TASK DESCRIPTION:
Look below for the line containing "left:5px; top:745px; width:15px;"; from there through the line containing "132px; top: 123px;", both lines included, please set down each line exactly and nothing else.

PROVIDED RECORDS:
☆ ☆ ☆ ☆ ☆

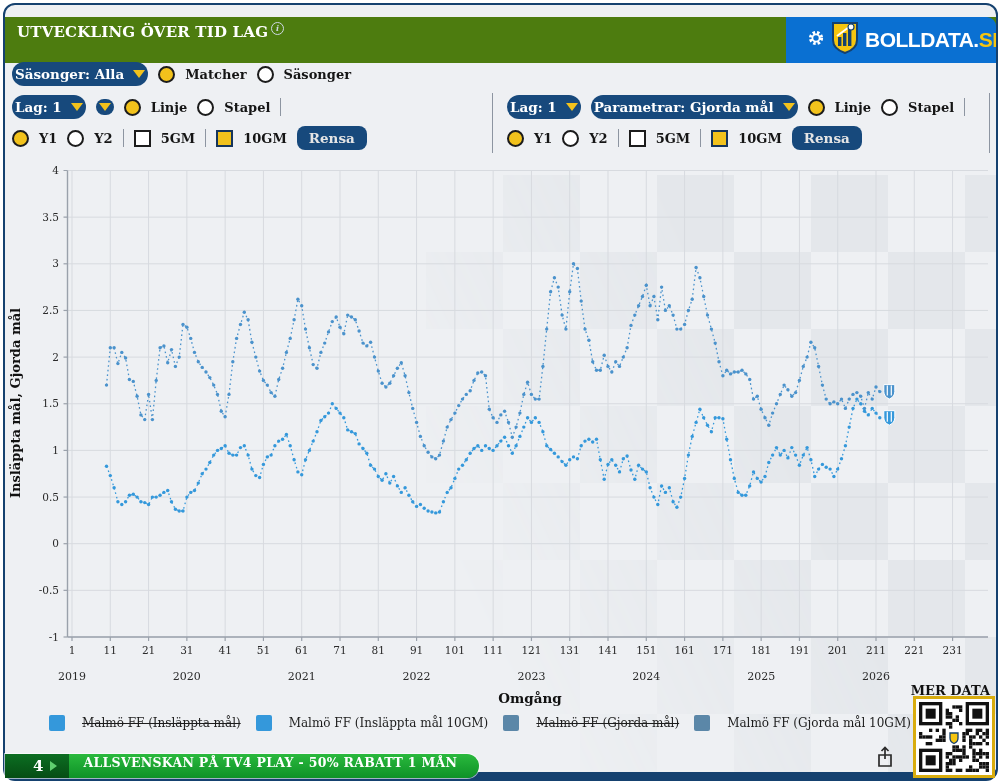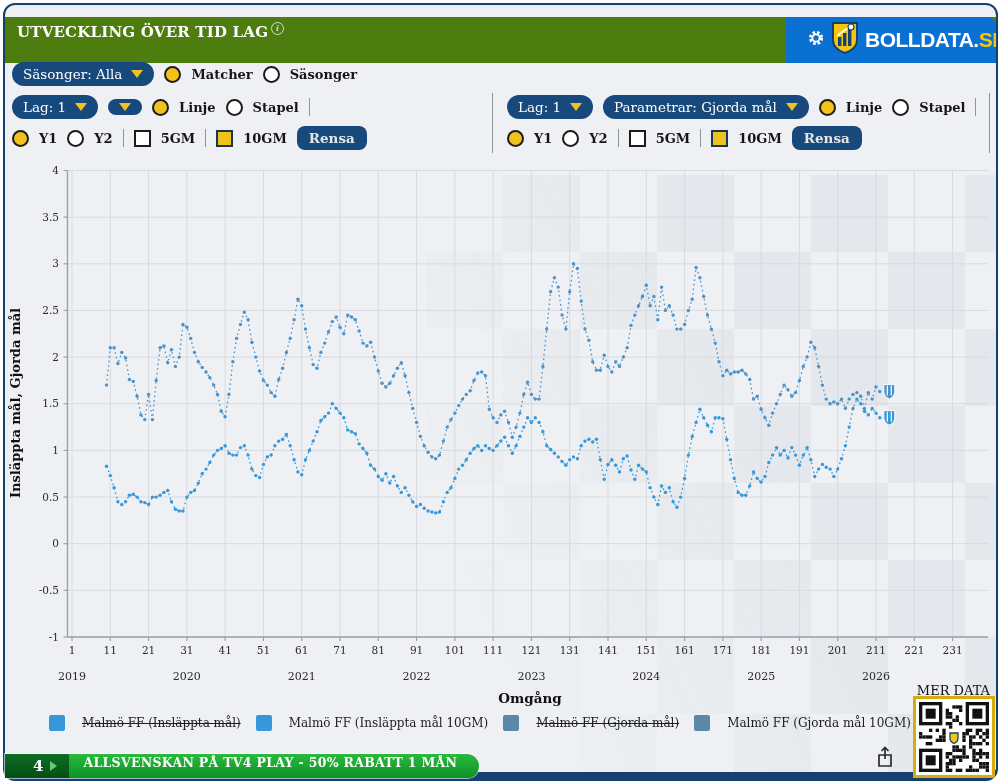--- a/index.html
+++ b/index.html
@@ -20,41 +20,41 @@
   .info-badge{display:inline-block;width:11px;height:11px;border:1px solid #cfd9e6;border-radius:50%;
      font-size:8px;line-height:11px;text-align:center;vertical-align:super;color:#cfd9e6;font-style:italic;margin-left:3px;}
   .header-sub{position:absolute;left:12px;top:25px;color:#e9eef5;font-weight:bold;font-size:12.5px;}
   .brandbox{position:absolute;right:0;top:0;width:210px;height:46px;background:#0a70d2;border-radius:0 9px 0 0;
      display:flex;align-items:center;gap:7px;padding-left:21px;box-sizing:border-box;}
   .brand-text{font-family:"Liberation Sans","DejaVu Sans",sans-serif;font-weight:bold;font-size:21px;
      color:#fff;letter-spacing:-.5px;}
   .brand-text .se{color:#f6c50f;}
   
   .ctl-row{position:absolute;display:flex;align-items:center;gap:10px;height:28px;}
-  .pill{background:#17497c;color:#fff;font-weight:normal;font-size:13.5px;border-radius:14px;
-     padding:4px 11px;display:flex;align-items:center;gap:9px;white-space:nowrap;cursor:pointer;}
+  .pill{background:#17497c;color:#fff;font-weight:bold;font-size:13.5px;border-radius:14px;
+     padding:4px 3px;display:flex;align-items:center;gap:9px;white-space:nowrap;cursor:pointer;}
   .caret{width:0;height:0;border-left:6px solid rgba(0,0,0,0);border-right:6px solid rgba(0,0,0,0);
      border-top:8px solid #f2c21c;}
   .radio{width:13px;height:13px;border:2px solid #1c1c1c;border-radius:50%;background:#fff;flex:0 0 auto;cursor:pointer;}
   .radio.on{background:#f2c21c;}
   .cb{width:13px;height:13px;border:2px solid #1c1c1c;background:#fff;flex:0 0 auto;cursor:pointer;}
   .cb.on{background:#f2c21c;border-color:#16355b;}
   .lbl{font-weight:bold;font-size:13px;color:#151515;white-space:nowrap;cursor:pointer;}
   .btn{background:#17497c;color:#e5e5e5;font-weight:bold;font-size:13.5px;border-radius:8px;
      padding:4px 12px;cursor:pointer;white-space:nowrap;}
   .vdiv{position:absolute;width:1px;background:#8d95a1;}
   .sdiv{width:1px;height:18px;background:#8d95a1;}
   
   .legend{position:absolute;left:44px;top:710px;display:flex;align-items:center;gap:15px;}
   .leg-item{display:flex;align-items:center;gap:17px;cursor:pointer;}
   .leg-sw{width:16px;height:16px;border-radius:2px;}
   .leg-txt{font-size:12px;color:#1d1d1d;}
   .leg-item.struck .leg-txt{text-decoration:line-through;}
   
-  .merdata{position:absolute;right:11px;top:683px;font-weight:normal;font-size:13px;color:#111;}
+  .merdata{position:absolute;right:11px;top:683px;font-weight:bold;font-size:13px;color:#111;}
   .qr{position:absolute;left:913px;top:696px;width:70px;height:70px;background:#fff;
       border:3px solid #d8ac0e;padding:3px;}
   .share{position:absolute;left:876px;top:746px;cursor:pointer;}
   .ticker{position:absolute;left:5px;top:754px;height:24px;display:flex;align-items:stretch;
       border-radius:0 12px 12px 0;overflow:hidden;z-index:6;box-shadow:0 0 0 1px rgba(255,255,255,.6);}
   .ticker-num{background:linear-gradient(#0c6e22,#064d14);color:#fff;display:flex;align-items:center;
       gap:7px;padding:0 12px 0 28px;font-weight:bold;font-size:15px;}
   .tri{width:0;height:0;border-top:5px solid rgba(0,0,0,0);border-bottom:5px solid rgba(0,0,0,0);
       border-left:7px solid #5fd06f;}
   .ticker-text{background:linear-gradient(#2ab93d,#0e9227);color:#fff;display:flex;align-items:center;

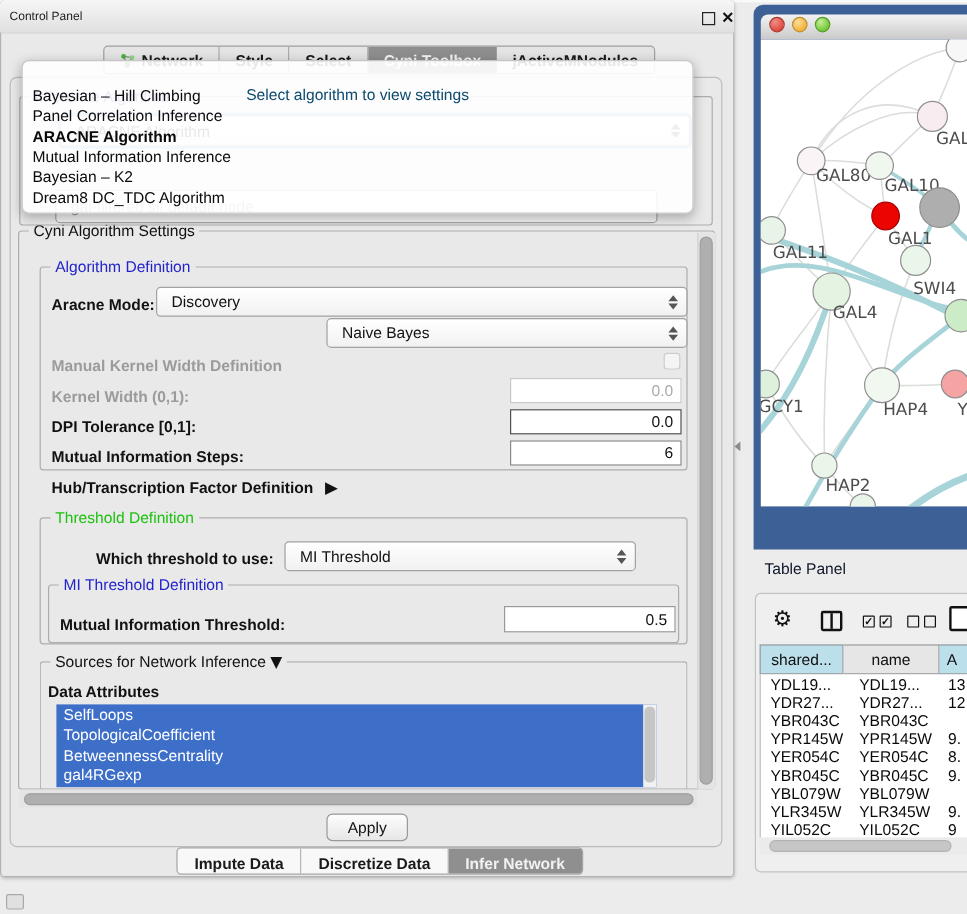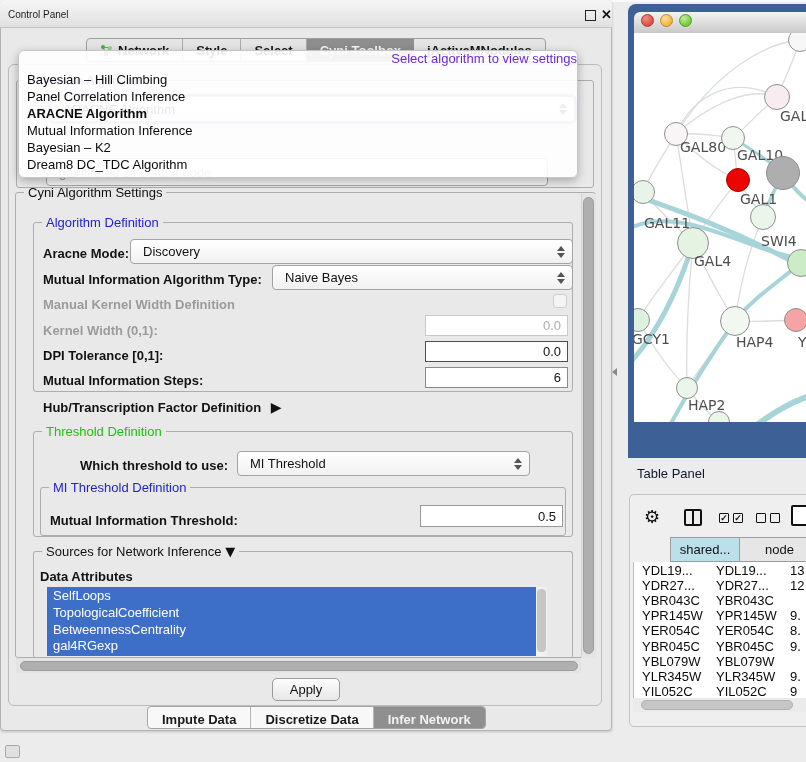--- a/index.html
+++ b/index.html
@@ -40,21 +40,21 @@
   .combo .spin i.dn { border-top:5px solid #555; }
 
   .tfield { position:absolute; background:#fff; font-family:"Liberation Sans",sans-serif; font-size:13px; text-align:right; padding:0 6px; color:#111; }
   input.tfield { outline:none; }
 
   .checkbox { position:absolute; width:14px; height:14px; background:#f4f4f4; border:1px solid #cdcdcd; border-radius:3px; }
 
   
   .bg-faint { z-index:3; }
   .popup { left:18px; top:50px; width:560px; height:128px; background:rgba(255,255,255,.9); border:1px solid #c6c6c6; border-radius:6px; box-shadow:0 3px 10px rgba(0,0,0,.28); z-index:10; }
-  .popup-placeholder { position:absolute; left:0; top:0; width:100%; text-align:right; color:#6d28d9; font-size:13px; }
+  .popup-placeholder { position:absolute; left:0; top:20px; width:100%; text-align:center; color:#0c4a6e; font-size:13px; }
   .popup-item { position:absolute; left:8px; font-size:13px; color:#0a0a0a; white-space:nowrap; }
   .popup-item.bold { font-weight:bold; }
 
   
   .attr-list { left:47px; top:587px; width:500px; height:69px; background:#3e6fc8; overflow:hidden; }
   .attr-item { position:absolute; left:6px; color:#fff; font-size:13px; white-space:nowrap; }
   .attr-scroll-track { left:536px; top:587px; width:11px; height:69px; background:#f1f1f1; }
   .attr-scroll-thumb { left:537px; top:589px; width:9px; height:63px; background:#c6c6c6; border-radius:4px; }
 
   
@@ -85,21 +85,21 @@
 
   
   .tp-title { left:637px; top:466px; font-size:13px; color:#0f172a; }
   .tp-window { left:629px; top:494px; width:190px; height:233px; background:#efefef; border:1px solid #c2c2c2; border-radius:5px; }
   .gear-icon { left:644px; top:506px; font-size:18px; color:#111; font-family:"DejaVu Sans",sans-serif; }
   .split-icon { left:684px; top:509px; width:18px; height:17px; border:2px solid #111; border-radius:2px; }
   .split-icon i { position:absolute; left:6px; top:0; width:2px; height:13px; background:#111; }
   .cb { position:absolute; width:10px; height:10px; border:1.5px solid #111; border-radius:1px; font-size:9px; line-height:9px; text-align:center; color:#111; font-weight:bold; }
   .doc-icon { left:791px; top:505px; width:18px; height:21px; border:2px solid #111; border-radius:2px; background:#fff; }
 
-  .th-cell { position:absolute; top:537px; height:25px; border:1px solid #9c9c9c; border-left:none; font-size:13px; color:#111; display:flex; align-items:center; justify-content:center;margin-left:37px; }
+  .th-cell { position:absolute; top:537px; height:25px; border:1px solid #9c9c9c; border-left:none; font-size:13px; color:#111; display:flex; align-items:center; justify-content:center; }
   .th-blue { background:#bcdfec; }
   .th-gray { background:#e6e6e6; }
   .tbl-body { left:633px; top:562px; width:173px; height:136px; background:#fff; border-left:1px solid #bbb; overflow:hidden; }
   .tbl-row { position:absolute; left:0; width:100%; height:15px; }
   .tbl-cell { position:absolute; font-size:13px; color:#0a0a0a; white-space:nowrap; }
   .tp-hscroll-track { left:633px; top:698px; width:173px; height:14px; background:#ebebeb; }
   .tp-hscroll-thumb { left:641px; top:700px; width:152px; height:10px; background:#c6c6c6; border:1px solid #b2b2b2; border-radius:5px; }
 
   .mini-icon { left:5px; top:745px; width:15px; height:13px; border:1px solid #a9a9a9; background:#e0e0e0; border-radius:2px; }
   .top-strip { left:0; top:0; width:806px; height:2px; background:#fafafa; }
@@ -179,21 +179,20 @@
     <span class="tb-title tb-blue">Algorithm Definition</span>
   </div>
   <div class="lbl" style="left:43px; top:246px;">Aracne Mode:</div>
   <div class="combo" style="left:130px; top:239px; width:443px; height:25px;">
     <span>Discovery</span>
     <span class="spin">
         <i class="up"></i>
         <i class="dn"></i>
       </span>
   </div>
-  <div class="lbl" style="left:43px; top:272px;">Mutual Information Algorithm Type:</div>
   <div class="combo" style="left:272px; top:265px; width:301px; height:25px;">
     <span>Naive Bayes</span>
     <span class="spin">
         <i class="up"></i>
         <i class="dn"></i>
       </span>
   </div>
   <div class="lbl lbl-gray" style="left:43px; top:297px;">Manual Kernel Width Definition</div>
   <div class="checkbox" style="left:553px; top:294px;"></div>
   <div class="lbl lbl-gray" style="left:43px; top:323px;">Kernel Width (0,1):</div>
@@ -303,21 +302,21 @@
       <div class="net-node" style="left: 130px; top: 51px; height: 26px; width: 26px; background: rgb(249, 236, 241);"></div>
       <div class="net-label" style="left: 146px; top: 75px;">GAL</div>
       <div class="net-node" style="left: 30px; top: 89px; height: 24px; width: 24px; background: rgb(251, 244, 246);"></div>
       <div class="net-label" style="left: 46px; top: 106px;">GAL80</div>
       <div class="net-node" style="left: 87px; top: 93px; height: 24px; width: 24px; background: rgb(239, 247, 239);"></div>
       <div class="net-label" style="left: 103px; top: 114px;">GAL10</div>
       <div class="net-node" style="left: 92px; top: 135px; height: 24px; width: 24px; background: rgb(235, 4, 0); border-color: rgb(168, 3, 0);"></div>
       <div class="net-label" style="left: 106px; top: 158px;">GAL1</div>
       <div class="net-node" style="left: 132px; top: 123px; height: 34px; width: 34px; background: rgb(174, 174, 174);"></div>
       <div class="net-node" style="left: -3px; top: 147px; height: 24px; width: 24px; background: rgb(231, 244, 231);"></div>
-      <div class="net-label" style="left: 10px; top: 182px;">GAL11</div>
+      <div class="net-label" style="left: 10px; top: 170px;">GAL11</div>
       <div class="net-node" style="left: 116px; top: 171px; height: 26px; width: 26px; background: rgb(234, 246, 234);"></div>
       <div class="net-node" style="left: 43px; top: 194px; height: 32px; width: 32px; background: rgb(228, 243, 226);"></div>
       <div class="net-label" style="left: 60px; top: 220px;">GAL4</div>
       <div class="net-node" style="left: 153px; top: 216px; height: 28px; width: 28px; background: rgb(203, 236, 198);"></div>
       <div class="net-label" style="left: 127px; top: 200px;">SWI4</div>
       <div class="net-node" style="left: -8px; top: 275px; height: 24px; width: 24px; background: rgb(221, 241, 221);"></div>
       <div class="net-label" style="left: -2px; top: 298px; text-align: right;">GCY1</div>
       <div class="net-node" style="left: 86px; top: 273px; height: 30px; width: 30px; background: rgb(240, 248, 240);"></div>
       <div class="net-label" style="left: 102px; top: 301px;">HAP4</div>
       <div class="net-node" style="left: 150px; top: 275px; height: 24px; width: 24px; background: rgb(245, 163, 163);"></div>
@@ -333,21 +332,21 @@
   <div class="abs split-icon">
       <i></i>
     </div>
   <div class="abs cb" style="left:719px; top:513px;">✓</div>
   <div class="abs cb" style="left:733px; top:513px;">✓</div>
   <div class="abs cb" style="left:756px; top:513px;"></div>
   <div class="abs cb" style="left:770px; top:513px;"></div>
   <div class="abs doc-icon"></div>
 
   <div class="th-cell th-blue" style="left:633px; width:70px; border-left:1px solid #9c9c9c;">shared...</div>
-  <div class="th-cell th-gray" style="left:703px; width:80px;">node</div>
+  <div class="th-cell th-gray" style="left:703px; width:80px;">name</div>
   <div class="th-cell th-blue" style="left:783px; width:26px; justify-content:flex-start; padding-left:6px;">A</div>
   <div class="abs tbl-body" id="tbl-body">
       <div class="tbl-row" style="top: 1px;">
         <span class="tbl-cell" style="left: 8px;">YDL19...</span>
         <span class="tbl-cell" style="left: 82px;">YDL19...</span>
         <span class="tbl-cell" style="left: 156px;">13</span>
       </div>
       <div class="tbl-row" style="top: 16.1px;">
         <span class="tbl-cell" style="left: 8px;">YDR27...</span>
         <span class="tbl-cell" style="left: 82px;">YDR27...</span>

☆ ☆ ☆ ☆ ☆

EXERCISE RESULT:
   .mini-icon { left:5px; top:745px; width:15px; height:13px; border:1px solid #a9a9a9; background:#e0e0e0; border-radius:2px; }
   .top-strip { left:0; top:0; width:806px; height:2px; background:#fafafa; }
@@ -179,21 +179,20 @@
     <span class="tb-title tb-blue">Algorithm Definition</span>
   </div>
   <div class="lbl" style="left:43px; top:246px;">Aracne Mode:</div>
   <div class="combo" style="left:130px; top:239px; width:443px; height:25px;">
     <span>Discovery</span>
     <span class="spin">
         <i class="up"></i>
         <i class="dn"></i>
       </span>
   </div>
-  <div class="lbl" style="left:43px; top:272px;">Mutual Information Algorithm Type:</div>
   <div class="combo" style="left:272px; top:265px; width:301px; height:25px;">
     <span>Naive Bayes</span>
     <span class="spin">
         <i class="up"></i>
         <i class="dn"></i>
       </span>
   </div>
   <div class="lbl lbl-gray" style="left:43px; top:297px;">Manual Kernel Width Definition</div>
   <div class="checkbox" style="left:553px; top:294px;"></div>
   <div class="lbl lbl-gray" style="left:43px; top:323px;">Kernel Width (0,1):</div>
@@ -303,21 +302,21 @@
       <div class="net-node" style="left: 130px; top: 51px; height: 26px; width: 26px; background: rgb(249, 236, 241);"></div>
       <div class="net-label" style="left: 146px; top: 75px;">GAL</div>
       <div class="net-node" style="left: 30px; top: 89px; height: 24px; width: 24px; background: rgb(251, 244, 246);"></div>
       <div class="net-label" style="left: 46px; top: 106px;">GAL80</div>
       <div class="net-node" style="left: 87px; top: 93px; height: 24px; width: 24px; background: rgb(239, 247, 239);"></div>
       <div class="net-label" style="left: 103px; top: 114px;">GAL10</div>
       <div class="net-node" style="left: 92px; top: 135px; height: 24px; width: 24px; background: rgb(235, 4, 0); border-color: rgb(168, 3, 0);"></div>
       <div class="net-label" style="left: 106px; top: 158px;">GAL1</div>
       <div class="net-node" style="left: 132px; top: 123px; height: 34px; width: 34px; background: rgb(174, 174, 174);"></div>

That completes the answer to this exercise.